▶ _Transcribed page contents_

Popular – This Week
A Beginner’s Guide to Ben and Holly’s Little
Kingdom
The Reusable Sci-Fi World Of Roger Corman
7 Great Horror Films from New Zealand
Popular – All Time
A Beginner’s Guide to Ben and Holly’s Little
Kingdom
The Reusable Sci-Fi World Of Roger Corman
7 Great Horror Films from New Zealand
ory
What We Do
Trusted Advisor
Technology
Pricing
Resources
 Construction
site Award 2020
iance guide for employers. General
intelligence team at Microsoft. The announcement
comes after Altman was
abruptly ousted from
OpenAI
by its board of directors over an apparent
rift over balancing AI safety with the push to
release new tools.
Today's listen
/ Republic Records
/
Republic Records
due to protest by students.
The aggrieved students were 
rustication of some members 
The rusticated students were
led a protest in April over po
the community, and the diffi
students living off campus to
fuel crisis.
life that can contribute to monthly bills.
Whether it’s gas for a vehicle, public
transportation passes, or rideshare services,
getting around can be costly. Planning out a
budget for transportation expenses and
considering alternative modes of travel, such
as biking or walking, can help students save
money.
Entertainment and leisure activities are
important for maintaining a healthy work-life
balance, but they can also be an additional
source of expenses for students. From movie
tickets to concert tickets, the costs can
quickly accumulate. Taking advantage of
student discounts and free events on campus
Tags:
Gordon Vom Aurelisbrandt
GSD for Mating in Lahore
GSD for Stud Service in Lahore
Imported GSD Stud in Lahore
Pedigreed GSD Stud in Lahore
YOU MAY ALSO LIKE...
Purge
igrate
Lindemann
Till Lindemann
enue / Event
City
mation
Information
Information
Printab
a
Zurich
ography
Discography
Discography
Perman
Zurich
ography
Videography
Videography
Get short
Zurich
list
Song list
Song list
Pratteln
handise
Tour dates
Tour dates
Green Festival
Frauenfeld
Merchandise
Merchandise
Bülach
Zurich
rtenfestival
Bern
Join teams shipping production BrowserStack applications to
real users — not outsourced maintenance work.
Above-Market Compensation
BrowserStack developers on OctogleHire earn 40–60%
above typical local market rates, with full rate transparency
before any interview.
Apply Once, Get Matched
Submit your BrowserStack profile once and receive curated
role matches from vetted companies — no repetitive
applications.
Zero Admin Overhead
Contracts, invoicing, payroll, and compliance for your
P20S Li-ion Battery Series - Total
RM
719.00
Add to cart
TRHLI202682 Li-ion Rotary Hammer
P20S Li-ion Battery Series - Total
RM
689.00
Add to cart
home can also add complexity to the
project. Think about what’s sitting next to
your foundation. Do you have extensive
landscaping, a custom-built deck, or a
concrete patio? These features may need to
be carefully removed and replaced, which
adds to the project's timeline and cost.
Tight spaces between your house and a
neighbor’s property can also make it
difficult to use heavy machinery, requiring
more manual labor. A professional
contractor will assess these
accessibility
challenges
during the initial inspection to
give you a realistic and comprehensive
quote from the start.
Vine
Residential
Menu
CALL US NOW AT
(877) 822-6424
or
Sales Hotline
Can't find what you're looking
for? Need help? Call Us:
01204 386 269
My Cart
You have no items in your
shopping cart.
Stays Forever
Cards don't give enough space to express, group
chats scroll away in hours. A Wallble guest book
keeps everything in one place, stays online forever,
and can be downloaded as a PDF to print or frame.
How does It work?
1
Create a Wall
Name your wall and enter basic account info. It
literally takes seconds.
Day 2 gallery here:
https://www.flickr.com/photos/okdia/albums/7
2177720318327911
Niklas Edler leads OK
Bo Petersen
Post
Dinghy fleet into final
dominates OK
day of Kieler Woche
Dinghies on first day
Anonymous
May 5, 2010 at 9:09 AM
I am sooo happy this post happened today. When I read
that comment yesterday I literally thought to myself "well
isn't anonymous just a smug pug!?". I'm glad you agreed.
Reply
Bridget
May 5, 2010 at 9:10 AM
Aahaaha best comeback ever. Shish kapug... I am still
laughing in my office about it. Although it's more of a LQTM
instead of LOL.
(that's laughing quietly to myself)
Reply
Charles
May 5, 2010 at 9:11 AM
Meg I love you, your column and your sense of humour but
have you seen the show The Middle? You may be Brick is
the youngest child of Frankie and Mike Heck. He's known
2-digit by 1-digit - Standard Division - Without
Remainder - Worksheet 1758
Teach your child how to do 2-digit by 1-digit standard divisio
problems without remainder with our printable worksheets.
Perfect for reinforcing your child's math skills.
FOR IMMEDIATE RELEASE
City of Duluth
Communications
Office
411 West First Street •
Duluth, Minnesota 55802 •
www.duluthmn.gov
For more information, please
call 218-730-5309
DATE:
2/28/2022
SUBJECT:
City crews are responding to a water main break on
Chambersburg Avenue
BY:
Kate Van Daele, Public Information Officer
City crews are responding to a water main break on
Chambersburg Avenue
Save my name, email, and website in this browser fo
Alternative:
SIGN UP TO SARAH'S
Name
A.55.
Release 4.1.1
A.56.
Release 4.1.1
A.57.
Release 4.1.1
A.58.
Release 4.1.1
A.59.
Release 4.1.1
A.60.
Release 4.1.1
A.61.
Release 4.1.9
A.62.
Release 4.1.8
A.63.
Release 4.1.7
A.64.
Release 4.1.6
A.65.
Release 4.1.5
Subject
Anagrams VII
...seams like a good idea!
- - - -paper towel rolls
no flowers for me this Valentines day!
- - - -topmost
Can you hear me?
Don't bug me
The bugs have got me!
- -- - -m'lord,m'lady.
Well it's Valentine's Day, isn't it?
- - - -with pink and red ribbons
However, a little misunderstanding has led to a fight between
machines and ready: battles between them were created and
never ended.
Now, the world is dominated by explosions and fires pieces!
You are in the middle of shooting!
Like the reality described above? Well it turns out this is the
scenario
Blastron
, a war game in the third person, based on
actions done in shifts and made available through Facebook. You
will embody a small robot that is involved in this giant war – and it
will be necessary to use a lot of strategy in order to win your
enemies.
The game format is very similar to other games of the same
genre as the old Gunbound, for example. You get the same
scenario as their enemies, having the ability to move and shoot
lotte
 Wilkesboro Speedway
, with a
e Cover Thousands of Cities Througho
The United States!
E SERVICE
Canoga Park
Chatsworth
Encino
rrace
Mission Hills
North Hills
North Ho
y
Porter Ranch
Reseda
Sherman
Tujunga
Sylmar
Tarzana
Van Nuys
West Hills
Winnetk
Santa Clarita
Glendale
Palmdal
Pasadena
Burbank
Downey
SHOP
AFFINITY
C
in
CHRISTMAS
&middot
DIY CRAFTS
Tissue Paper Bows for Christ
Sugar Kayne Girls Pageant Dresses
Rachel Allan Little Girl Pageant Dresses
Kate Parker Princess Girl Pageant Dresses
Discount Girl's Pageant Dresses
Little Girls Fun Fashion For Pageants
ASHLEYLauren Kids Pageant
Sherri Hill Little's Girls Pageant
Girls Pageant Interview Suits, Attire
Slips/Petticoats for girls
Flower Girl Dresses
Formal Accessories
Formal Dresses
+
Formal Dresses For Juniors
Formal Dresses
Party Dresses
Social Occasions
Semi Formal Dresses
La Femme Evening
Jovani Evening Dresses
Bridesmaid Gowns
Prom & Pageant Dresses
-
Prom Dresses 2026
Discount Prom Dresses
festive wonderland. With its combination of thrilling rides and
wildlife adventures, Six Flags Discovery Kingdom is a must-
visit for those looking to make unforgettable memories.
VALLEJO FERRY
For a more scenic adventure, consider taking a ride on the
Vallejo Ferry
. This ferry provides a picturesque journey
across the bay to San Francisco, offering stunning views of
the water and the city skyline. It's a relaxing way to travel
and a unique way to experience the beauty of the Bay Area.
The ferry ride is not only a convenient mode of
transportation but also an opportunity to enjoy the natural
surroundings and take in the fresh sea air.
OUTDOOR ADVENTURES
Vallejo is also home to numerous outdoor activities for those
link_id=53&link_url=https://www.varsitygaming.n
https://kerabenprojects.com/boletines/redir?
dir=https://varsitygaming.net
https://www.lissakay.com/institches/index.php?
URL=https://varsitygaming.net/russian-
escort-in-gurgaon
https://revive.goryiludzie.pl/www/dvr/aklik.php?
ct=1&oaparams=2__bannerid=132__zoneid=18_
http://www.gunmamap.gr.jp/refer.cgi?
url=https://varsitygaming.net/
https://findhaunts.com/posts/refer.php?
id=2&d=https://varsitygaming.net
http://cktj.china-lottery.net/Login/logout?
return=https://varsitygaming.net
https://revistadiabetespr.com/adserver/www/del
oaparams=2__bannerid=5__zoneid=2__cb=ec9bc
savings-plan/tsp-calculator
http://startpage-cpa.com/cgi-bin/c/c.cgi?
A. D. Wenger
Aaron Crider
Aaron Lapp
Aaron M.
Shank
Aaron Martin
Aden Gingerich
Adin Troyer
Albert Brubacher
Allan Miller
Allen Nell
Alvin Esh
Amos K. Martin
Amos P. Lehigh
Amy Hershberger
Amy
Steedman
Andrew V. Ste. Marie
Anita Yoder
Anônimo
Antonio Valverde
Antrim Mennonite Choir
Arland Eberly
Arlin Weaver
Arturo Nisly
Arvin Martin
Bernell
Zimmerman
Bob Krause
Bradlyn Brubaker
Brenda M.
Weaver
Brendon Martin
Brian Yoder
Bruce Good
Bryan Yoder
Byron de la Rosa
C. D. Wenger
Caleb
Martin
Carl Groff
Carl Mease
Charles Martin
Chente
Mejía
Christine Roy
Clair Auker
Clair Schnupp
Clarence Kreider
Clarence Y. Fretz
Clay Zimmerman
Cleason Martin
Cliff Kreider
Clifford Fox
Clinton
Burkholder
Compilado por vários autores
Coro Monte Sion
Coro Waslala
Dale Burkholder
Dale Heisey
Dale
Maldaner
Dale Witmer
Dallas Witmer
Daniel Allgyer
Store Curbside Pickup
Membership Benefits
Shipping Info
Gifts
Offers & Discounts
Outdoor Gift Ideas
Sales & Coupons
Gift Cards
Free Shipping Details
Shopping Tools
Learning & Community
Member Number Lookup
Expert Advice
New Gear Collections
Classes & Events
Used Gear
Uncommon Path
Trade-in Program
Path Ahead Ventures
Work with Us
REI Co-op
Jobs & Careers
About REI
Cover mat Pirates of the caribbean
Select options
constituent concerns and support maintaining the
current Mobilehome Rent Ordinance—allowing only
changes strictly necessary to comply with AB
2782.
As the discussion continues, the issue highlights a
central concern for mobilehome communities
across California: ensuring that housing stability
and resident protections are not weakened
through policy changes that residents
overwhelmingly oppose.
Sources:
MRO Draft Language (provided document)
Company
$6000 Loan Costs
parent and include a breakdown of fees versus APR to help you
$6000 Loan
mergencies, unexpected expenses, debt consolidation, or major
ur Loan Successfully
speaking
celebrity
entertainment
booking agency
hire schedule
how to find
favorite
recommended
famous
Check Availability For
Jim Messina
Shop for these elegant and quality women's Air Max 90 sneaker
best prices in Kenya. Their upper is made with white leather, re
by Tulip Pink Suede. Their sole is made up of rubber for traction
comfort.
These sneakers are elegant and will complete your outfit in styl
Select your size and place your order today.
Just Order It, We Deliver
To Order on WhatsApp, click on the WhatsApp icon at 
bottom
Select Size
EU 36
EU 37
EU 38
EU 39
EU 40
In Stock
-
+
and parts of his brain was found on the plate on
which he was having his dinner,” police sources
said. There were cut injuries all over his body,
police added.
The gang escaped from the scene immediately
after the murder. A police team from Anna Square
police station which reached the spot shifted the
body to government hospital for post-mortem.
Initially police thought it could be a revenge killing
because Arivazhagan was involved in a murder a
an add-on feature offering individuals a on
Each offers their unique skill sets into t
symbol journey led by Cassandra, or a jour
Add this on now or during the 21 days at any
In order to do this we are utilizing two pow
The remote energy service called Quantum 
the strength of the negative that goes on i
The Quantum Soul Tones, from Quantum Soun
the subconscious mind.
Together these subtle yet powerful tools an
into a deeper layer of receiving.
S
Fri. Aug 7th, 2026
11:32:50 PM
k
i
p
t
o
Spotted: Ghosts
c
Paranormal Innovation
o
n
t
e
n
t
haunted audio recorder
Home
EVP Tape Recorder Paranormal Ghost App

▶ _What you have to do_
For this task, write out exactly the lines of the entries above, starting at the line with "For a more scenic" and ending at the line with "OUTDOOR ADVENTURES", both included, and no others.

▶ _Expected output_
For a more scenic adventure, consider taking a ride on the
Vallejo Ferry
. This ferry provides a picturesque journey
across the bay to San Francisco, offering stunning views of
the water and the city skyline. It's a relaxing way to travel
and a unique way to experience the beauty of the Bay Area.
The ferry ride is not only a convenient mode of
transportation but also an opportunity to enjoy the natural
surroundings and take in the fresh sea air.
OUTDOOR ADVENTURES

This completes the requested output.